BANCHE CAPITALIZZATE E NON

pubblicato da: Riccardo Lucatti - 9 Giugno, 2012 @ 8:42 am

Detto altrimenti: cosa vuol dire?  Vediamo di spiegare la cosa alla gente “comune”, cioè alla maggior parte della gente, alle famiglie, al cui interno si vive, si lavora, si cerca il lavoro, si risparmia o si utilizzano i risparmi … ma che però nessuno, mai “capitalizza”!

Quando si costituisce una SpA anche bancaria la si dota del capitale sociale, cioè – semplificando – del denaro che le serve per avviare e gestire la propria attività Per capirsi meglio, supponiamo che si tratti di una SpA Immobiliare e che il capitale sociale sia 100. La SpA in questione acquista un immobile per 100. A bilancio, nella situazione patrimoniale, iscriverà al passivo il capitale sociale di 100 ed all’attivo un immobile che vale 100. Se poi l’immobile si rivaluta di 20 o viene venduto a 120, la SpA registra un utile. Se succede il contrario, registra una perdita che può essere anche tale da azzerare il capitale sociale. Solo per cercare di capirsi.

Una banca, operando, può generare utili che possono essere passati a riserva e la riserva può essere poi trasformata in ulteriore capitale sociale (ecco la capitalizzazione), il quale, crescendo, consente alla banca di operare su volumi d’affari sempre maggiori. Questa è una capitalizzazione “preventiva”

Può capitare poi che la banca sviluppi comunque volumi maggiori di affari senza avere prima aumentato il capitale sociale, il quale risulta ex post insufficiente a garantire i terzi di fronte ai rischi di volumi d’ affari crescenti. In tal caso si ha una “crisi da crescita” (ben vengano queste crisi!) e gli azionisti della banca decidono di investire altri denari nella loro banca e sottoscrivono il necessario aumento di capitale (capitalizzazione a posteriori). Oppure si lancia un aumento di capitale aperto al pubblico. Oppure à la banca d’Italia che obbliga gli azionisti ad operare come sopra descritto.

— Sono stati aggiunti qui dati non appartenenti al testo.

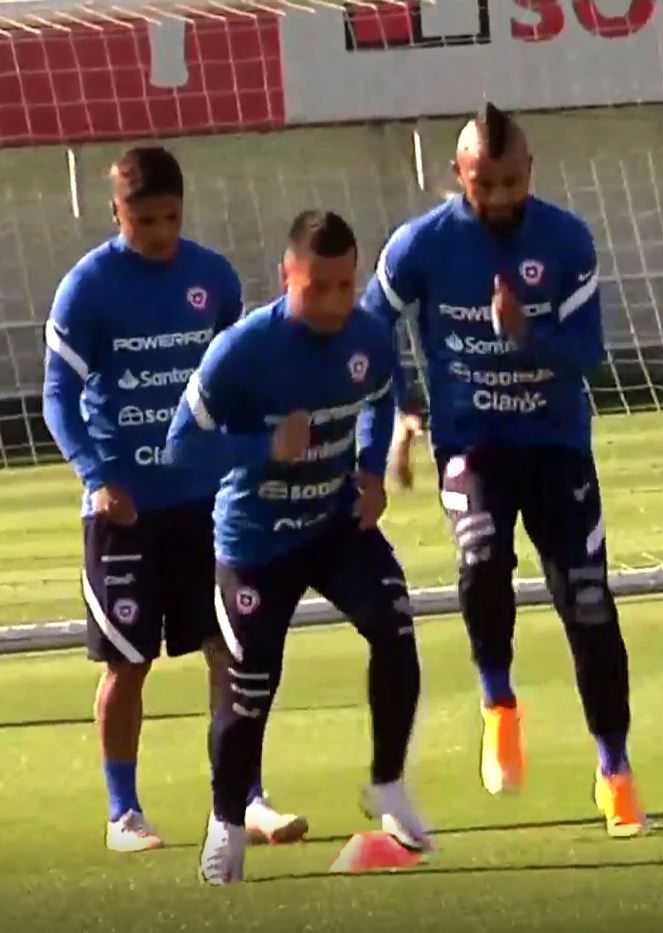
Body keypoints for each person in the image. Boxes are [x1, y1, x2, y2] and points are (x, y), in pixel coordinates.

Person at [361, 103, 644, 837]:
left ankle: (614, 767)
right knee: (481, 557)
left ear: (530, 173)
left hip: (554, 445)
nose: (497, 195)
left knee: (587, 601)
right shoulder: (420, 247)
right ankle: (498, 702)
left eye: (510, 180)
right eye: (484, 181)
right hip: (472, 444)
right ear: (458, 174)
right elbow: (364, 331)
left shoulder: (566, 240)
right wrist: (404, 407)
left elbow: (589, 355)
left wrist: (528, 333)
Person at [42, 145, 306, 853]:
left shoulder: (211, 277)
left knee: (230, 650)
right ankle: (123, 812)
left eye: (169, 217)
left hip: (207, 504)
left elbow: (236, 378)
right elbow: (58, 396)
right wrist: (96, 477)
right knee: (128, 665)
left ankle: (243, 797)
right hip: (125, 511)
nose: (158, 232)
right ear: (116, 211)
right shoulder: (87, 288)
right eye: (142, 218)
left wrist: (253, 452)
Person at [167, 210, 429, 885]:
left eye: (345, 286)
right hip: (255, 541)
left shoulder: (367, 333)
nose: (335, 302)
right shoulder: (243, 350)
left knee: (395, 627)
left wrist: (371, 469)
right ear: (287, 276)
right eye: (319, 288)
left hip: (334, 524)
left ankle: (388, 785)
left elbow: (378, 394)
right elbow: (180, 445)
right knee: (249, 685)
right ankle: (226, 822)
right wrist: (260, 447)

Fino a qui si tratta di capitalizzazioni “buone”. Ma ci sono anche le capitalizzazioni “cattive”, per intendersi così come esiste il “colesterolo “buono” e quello “cattivo”.

Infatti se una banca registra perdite, a fine anno esse determinano una diminuzione del suo patrimonio, che viene registrata sino ad arrivare alla diminuzione o all’azzeramento del capitale sociale. Ed ecco che sorge la necessità di una sua capitalizzazione a posteriori, di quelle “cattive”, cioè generate da perdite.

Ora, se una banca italiana od estera necessita di una capitalizzazione cattiva, a farla sono gli Stati o l’Europa, cioè, sia pure indirettamente, ogni cittadino, ognuno di noi. Ed allora è lecito imporre alle banche – visto che siamo noi che “le paghiamo” – di rivedere i livelli delle remunerazioni milionarie del loro top management, di non investire in titolo ad alto rendimento ma rischiosi, di fare lavorare il cervello per investire nell’economia reale, anche se ciò costa più fatica che non comperare BOT greci o argentini.

E poi, care banche, che dire delle buonuscite, milionarie e pagate a vista!? Pensate un po’, la Corte dei Conti si riserva ben 10 anni di tempo per verificare l’operato dei funzionari pubblici e voi, banche,  pagate  a vista, cioè immediatamente al termine del loro mandato, buonuscite milionarie a top manager che hanno realizzato utili nel breve termine con operazioni che uno o due anni dopo rischiano di mandarvi in fallimento a meno che noi nion vi “ricapitalizziamo”?! Ma si può?

Qual è il danno maggiore? Non solo o non tanto gli esborsi effettuati al top management, quanto i ben maggiori effetti negativi dell’azione “perversa” di quel top management, la quale sarà tanto più ampia (e deleteria) quanto più è “premiata” da simili remunerazioni.

Perché scrivo questo post proprio oggi? Perché è di questi giorni l’esigenza di “ricapitalizzare” con fondi europei (cioè anche nostri, di ognuno di noi) banche spagnole per 40 miliardi di euro, a fronte di operazioni del tipo mega finanziamenti alle società calcistiche spagnole che hanno pagato miliardate di euro ai loro giocatori, società che poi non sono in grado di ripianare il proprio debito bancario, mandando in crisi le loro banche, quelle stesse banche che ora noi, attraverso l’Italia e l’Europa, siamo chiamati  a “ricapitalizzare”.